Pandit Jasraj has passed away
The legendary 90-year-old classical vocalist died of cardiac arrest on Monday at his house in New Jersey. Activist Kavitha Krishnan shared a lovely story of her mother’s relationship with the singer—who tutored her as a little child. Here is Pandit-ji speaking about awards and accolades (and he won almost every one) to Ayaz Memon. Indian Express profiles his career.
The Indian pandemic: A quick update
- Total number of cases: 2,702,742. Number of deaths: 51,797. Number of recoveries: 1,977,779. Two Indians died every third minute over the past 24 hours.
- Biocon CEO Kiran Mazumdar Shaw has tested positive, but has only mild symptoms.
- Busloads of migrant workers are streaming back into New Delhi. They were administered a rapid test, and quarantined when positive.
- The number of jobseekers has doubled on LinkedIn. The average number of applications per job opening posted on the platform has risen from around 90 in January to 180 in June.
- Also rising due to the pandemic: the demand for second-hand cars, motorcycles and scooters in both Tier One and Two cities. The most popular buy: Maruti Suzuki.
- In related news: WFH employees saving on commute costs will pay higher taxes next year. The reason: they will lose out on tax-free exemptions like their conveyance allowance etc. Times of India explains.
- Also: the anti-mask movement has now sprung up in India. See video below.
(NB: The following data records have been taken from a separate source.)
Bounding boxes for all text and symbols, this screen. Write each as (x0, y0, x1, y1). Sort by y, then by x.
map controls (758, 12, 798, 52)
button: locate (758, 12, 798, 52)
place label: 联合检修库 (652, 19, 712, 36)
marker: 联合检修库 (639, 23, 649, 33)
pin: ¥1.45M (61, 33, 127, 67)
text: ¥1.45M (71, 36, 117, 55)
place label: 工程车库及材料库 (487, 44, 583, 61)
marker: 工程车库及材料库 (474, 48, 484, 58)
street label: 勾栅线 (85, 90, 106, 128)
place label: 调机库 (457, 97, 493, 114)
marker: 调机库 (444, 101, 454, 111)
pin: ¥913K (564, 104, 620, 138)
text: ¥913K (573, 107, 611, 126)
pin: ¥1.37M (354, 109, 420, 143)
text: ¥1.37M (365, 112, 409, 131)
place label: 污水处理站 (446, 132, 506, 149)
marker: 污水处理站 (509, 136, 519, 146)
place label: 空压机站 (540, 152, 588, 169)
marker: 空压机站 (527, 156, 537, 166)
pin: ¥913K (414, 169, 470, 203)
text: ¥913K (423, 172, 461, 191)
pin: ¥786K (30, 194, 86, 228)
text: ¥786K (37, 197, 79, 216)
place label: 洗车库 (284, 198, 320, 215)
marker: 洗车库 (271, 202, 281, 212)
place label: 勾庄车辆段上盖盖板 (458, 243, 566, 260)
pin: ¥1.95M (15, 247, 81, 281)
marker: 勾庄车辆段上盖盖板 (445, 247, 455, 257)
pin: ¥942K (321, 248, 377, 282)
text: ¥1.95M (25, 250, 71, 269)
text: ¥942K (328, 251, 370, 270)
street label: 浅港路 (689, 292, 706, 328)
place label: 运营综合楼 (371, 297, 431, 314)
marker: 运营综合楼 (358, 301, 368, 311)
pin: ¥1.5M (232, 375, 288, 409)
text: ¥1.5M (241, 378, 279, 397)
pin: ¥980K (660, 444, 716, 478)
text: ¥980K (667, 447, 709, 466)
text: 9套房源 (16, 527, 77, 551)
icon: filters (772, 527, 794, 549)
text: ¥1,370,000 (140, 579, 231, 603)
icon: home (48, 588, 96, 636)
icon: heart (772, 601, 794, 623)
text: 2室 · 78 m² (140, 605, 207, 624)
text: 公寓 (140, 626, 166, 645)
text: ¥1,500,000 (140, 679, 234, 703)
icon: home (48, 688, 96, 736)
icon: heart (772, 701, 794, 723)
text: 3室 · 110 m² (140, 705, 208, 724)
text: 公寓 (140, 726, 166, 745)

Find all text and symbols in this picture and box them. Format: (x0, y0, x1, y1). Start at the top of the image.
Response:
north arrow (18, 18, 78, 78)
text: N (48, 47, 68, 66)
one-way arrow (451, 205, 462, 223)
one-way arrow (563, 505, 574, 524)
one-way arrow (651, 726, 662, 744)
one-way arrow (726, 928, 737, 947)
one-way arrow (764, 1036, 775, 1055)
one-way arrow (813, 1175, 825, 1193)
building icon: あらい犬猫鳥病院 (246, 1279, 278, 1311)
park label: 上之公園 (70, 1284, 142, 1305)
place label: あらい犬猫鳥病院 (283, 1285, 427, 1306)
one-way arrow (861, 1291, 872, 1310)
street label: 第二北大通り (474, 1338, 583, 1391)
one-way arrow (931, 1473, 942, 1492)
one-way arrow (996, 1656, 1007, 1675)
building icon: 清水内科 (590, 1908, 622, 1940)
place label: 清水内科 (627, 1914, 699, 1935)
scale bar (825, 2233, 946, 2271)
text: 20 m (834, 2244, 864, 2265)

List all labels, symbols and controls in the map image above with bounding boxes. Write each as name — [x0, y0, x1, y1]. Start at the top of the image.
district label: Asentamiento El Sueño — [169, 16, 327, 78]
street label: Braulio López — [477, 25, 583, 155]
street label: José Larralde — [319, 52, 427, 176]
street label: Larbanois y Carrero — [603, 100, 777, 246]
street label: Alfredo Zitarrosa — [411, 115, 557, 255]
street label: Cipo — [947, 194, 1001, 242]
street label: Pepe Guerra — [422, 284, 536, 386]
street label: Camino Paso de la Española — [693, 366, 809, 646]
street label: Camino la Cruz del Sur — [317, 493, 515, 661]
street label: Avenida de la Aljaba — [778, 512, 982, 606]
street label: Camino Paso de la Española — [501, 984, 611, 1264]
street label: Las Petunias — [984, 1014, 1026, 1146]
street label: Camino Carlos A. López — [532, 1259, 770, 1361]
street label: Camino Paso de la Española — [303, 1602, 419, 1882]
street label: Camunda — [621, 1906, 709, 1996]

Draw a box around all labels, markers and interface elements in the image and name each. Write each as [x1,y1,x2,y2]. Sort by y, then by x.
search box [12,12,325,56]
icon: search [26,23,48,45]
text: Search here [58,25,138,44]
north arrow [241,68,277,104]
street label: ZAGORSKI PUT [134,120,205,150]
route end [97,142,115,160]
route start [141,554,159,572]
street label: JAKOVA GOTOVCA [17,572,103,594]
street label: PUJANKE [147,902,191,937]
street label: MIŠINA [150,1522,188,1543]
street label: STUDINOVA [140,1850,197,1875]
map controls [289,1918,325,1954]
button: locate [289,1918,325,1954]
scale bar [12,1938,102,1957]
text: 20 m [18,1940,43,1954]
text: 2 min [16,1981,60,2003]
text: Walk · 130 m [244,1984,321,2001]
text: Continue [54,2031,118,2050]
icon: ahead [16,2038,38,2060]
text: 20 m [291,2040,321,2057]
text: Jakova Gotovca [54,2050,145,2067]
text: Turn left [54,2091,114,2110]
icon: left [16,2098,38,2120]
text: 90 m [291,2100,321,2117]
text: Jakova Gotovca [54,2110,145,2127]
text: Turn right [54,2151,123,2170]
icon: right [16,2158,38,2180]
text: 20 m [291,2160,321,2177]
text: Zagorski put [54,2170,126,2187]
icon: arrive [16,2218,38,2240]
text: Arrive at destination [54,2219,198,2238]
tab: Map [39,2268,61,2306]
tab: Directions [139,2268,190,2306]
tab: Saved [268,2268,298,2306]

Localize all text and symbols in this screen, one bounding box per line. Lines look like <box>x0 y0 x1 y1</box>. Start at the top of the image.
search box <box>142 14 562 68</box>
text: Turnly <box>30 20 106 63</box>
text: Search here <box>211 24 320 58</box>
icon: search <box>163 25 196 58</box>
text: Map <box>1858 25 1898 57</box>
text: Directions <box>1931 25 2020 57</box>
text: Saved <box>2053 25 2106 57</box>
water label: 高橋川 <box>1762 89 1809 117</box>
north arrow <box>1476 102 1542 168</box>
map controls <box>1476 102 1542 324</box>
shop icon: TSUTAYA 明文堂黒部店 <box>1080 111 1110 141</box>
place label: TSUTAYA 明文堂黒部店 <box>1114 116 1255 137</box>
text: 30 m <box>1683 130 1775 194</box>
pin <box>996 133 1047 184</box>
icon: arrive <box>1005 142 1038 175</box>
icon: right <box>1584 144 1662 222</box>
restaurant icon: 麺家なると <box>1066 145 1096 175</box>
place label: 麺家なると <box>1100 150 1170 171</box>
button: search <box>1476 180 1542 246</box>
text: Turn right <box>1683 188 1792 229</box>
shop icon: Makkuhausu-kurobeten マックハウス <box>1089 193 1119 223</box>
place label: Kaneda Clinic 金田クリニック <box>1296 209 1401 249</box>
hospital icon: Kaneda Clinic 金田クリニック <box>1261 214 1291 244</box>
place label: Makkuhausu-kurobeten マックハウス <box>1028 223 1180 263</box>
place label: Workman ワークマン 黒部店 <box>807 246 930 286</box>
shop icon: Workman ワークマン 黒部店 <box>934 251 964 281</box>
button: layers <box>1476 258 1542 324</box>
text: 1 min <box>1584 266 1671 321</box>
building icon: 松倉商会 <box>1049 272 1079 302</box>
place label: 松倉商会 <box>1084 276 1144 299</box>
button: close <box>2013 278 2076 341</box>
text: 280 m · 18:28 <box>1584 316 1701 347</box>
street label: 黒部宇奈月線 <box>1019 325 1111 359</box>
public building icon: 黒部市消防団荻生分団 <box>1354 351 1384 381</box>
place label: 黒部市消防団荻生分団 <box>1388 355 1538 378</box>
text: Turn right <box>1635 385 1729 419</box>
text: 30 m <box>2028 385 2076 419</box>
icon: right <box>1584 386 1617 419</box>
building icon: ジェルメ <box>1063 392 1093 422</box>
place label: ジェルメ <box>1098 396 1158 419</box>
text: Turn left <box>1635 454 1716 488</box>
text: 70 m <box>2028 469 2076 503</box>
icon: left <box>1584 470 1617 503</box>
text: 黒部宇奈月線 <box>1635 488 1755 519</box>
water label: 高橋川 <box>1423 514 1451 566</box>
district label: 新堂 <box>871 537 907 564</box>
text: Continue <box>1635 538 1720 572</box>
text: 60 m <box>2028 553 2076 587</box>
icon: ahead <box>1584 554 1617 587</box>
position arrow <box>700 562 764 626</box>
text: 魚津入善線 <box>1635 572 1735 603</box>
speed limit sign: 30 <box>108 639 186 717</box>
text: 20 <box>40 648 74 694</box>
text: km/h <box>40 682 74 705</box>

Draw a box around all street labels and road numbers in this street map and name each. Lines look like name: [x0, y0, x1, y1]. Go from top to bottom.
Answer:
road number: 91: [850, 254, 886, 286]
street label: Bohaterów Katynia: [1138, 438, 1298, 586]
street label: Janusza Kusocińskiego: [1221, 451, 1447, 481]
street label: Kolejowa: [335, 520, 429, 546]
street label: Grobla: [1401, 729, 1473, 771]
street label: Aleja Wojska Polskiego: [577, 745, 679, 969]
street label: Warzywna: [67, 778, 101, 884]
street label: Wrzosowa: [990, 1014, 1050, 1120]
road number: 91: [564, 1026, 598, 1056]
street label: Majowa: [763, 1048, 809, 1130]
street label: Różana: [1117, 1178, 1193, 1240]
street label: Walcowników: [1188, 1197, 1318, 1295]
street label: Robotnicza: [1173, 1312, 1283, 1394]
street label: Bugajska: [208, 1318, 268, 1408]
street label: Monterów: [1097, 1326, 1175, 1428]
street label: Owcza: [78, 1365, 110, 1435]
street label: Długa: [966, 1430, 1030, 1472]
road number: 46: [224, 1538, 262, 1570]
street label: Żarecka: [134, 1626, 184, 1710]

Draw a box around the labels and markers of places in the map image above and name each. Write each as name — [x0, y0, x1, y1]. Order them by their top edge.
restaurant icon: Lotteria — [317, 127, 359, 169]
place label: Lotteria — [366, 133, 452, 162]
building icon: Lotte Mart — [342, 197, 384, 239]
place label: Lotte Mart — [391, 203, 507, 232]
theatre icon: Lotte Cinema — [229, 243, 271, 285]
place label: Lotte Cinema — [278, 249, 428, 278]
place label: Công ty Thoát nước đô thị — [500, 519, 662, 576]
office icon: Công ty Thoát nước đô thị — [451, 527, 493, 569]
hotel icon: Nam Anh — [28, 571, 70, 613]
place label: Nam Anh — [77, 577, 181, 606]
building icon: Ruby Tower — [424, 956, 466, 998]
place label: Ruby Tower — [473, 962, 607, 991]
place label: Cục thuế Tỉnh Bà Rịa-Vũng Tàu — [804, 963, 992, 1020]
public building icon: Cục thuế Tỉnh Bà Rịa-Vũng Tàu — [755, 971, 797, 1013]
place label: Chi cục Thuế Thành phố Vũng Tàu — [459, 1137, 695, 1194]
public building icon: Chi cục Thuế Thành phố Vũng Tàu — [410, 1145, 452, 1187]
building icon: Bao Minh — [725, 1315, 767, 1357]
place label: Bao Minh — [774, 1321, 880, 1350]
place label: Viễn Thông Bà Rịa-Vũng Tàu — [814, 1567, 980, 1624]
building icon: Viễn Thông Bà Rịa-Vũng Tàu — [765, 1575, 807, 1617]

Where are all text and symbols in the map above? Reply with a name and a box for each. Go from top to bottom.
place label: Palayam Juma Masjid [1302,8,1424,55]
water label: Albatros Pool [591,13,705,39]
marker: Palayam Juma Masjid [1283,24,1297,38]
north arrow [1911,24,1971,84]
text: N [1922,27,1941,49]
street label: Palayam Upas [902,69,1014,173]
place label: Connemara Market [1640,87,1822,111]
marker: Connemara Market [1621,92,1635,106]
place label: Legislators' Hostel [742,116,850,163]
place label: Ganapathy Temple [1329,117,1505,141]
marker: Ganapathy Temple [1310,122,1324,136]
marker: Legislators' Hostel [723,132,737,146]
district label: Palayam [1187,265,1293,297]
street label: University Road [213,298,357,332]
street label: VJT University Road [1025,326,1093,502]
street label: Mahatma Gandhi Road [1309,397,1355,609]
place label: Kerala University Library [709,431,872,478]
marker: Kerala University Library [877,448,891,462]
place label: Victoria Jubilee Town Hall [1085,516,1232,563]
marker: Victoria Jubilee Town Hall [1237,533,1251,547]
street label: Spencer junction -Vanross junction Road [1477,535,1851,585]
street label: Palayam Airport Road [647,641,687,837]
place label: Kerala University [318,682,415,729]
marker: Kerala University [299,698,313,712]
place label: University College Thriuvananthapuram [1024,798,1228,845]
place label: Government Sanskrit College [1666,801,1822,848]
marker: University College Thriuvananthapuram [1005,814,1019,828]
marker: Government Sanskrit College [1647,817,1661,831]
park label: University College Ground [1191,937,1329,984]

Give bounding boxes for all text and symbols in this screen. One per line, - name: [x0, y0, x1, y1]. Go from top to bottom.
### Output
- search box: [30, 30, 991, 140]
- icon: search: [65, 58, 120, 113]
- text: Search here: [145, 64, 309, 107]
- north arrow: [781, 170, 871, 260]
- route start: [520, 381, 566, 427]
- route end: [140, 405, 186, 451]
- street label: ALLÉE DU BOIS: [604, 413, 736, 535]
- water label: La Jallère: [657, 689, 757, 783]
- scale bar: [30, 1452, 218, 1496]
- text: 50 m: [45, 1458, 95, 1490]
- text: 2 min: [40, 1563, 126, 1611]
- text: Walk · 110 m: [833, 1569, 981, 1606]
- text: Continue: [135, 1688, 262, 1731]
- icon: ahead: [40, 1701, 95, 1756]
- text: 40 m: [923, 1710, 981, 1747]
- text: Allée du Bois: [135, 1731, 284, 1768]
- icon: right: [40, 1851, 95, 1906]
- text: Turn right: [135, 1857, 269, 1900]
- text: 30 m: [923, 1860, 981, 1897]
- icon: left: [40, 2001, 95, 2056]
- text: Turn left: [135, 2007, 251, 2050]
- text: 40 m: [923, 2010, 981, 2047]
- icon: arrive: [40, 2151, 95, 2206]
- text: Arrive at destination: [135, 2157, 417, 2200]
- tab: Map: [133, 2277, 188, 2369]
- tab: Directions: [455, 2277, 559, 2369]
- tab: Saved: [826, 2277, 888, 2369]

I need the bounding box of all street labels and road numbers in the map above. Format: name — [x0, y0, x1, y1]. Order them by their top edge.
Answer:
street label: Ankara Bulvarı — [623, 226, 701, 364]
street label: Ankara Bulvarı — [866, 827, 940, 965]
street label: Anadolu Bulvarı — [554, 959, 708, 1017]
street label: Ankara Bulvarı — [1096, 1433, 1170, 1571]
California records all-time high temperatures
The aptly named Death Valley hit 130 degrees Fahrenheit (54.4°C) on Sunday—which may be the hottest temperature recorded in the U.S. since 1913, and perhaps the hottest temperature ever reliably recorded in the world. CBS News has more.
A near-billion dollar clerical error
Revlon is in an ugly battle with a group of lenders who sued the cosmetics company—demanding immediate repayment of a big fat loan that will be due in 2023. Revlon has been refusing to do so. And yet on Wednesday, its banker Citigroup “mistakenly” transferred $900 million to those lenders—an amount equal to the full principal value of the loan, plus interest. Revlon insists it did not initiate the payment, but the lenders are refusing to give the money back. This big boo-boo is now the talk of Wall Street. (Bloomberg via NDTV)
In other news of massive eff-ups: A team of European scientists have deeply embarrassed a Calcutta-based journal named Asian Journal of Medicine and Health. The journal published their fake paper which claimed that the anti-malarial drug hydroxychloroquine can prevent push-scooter accidents. The Telegraph has the details.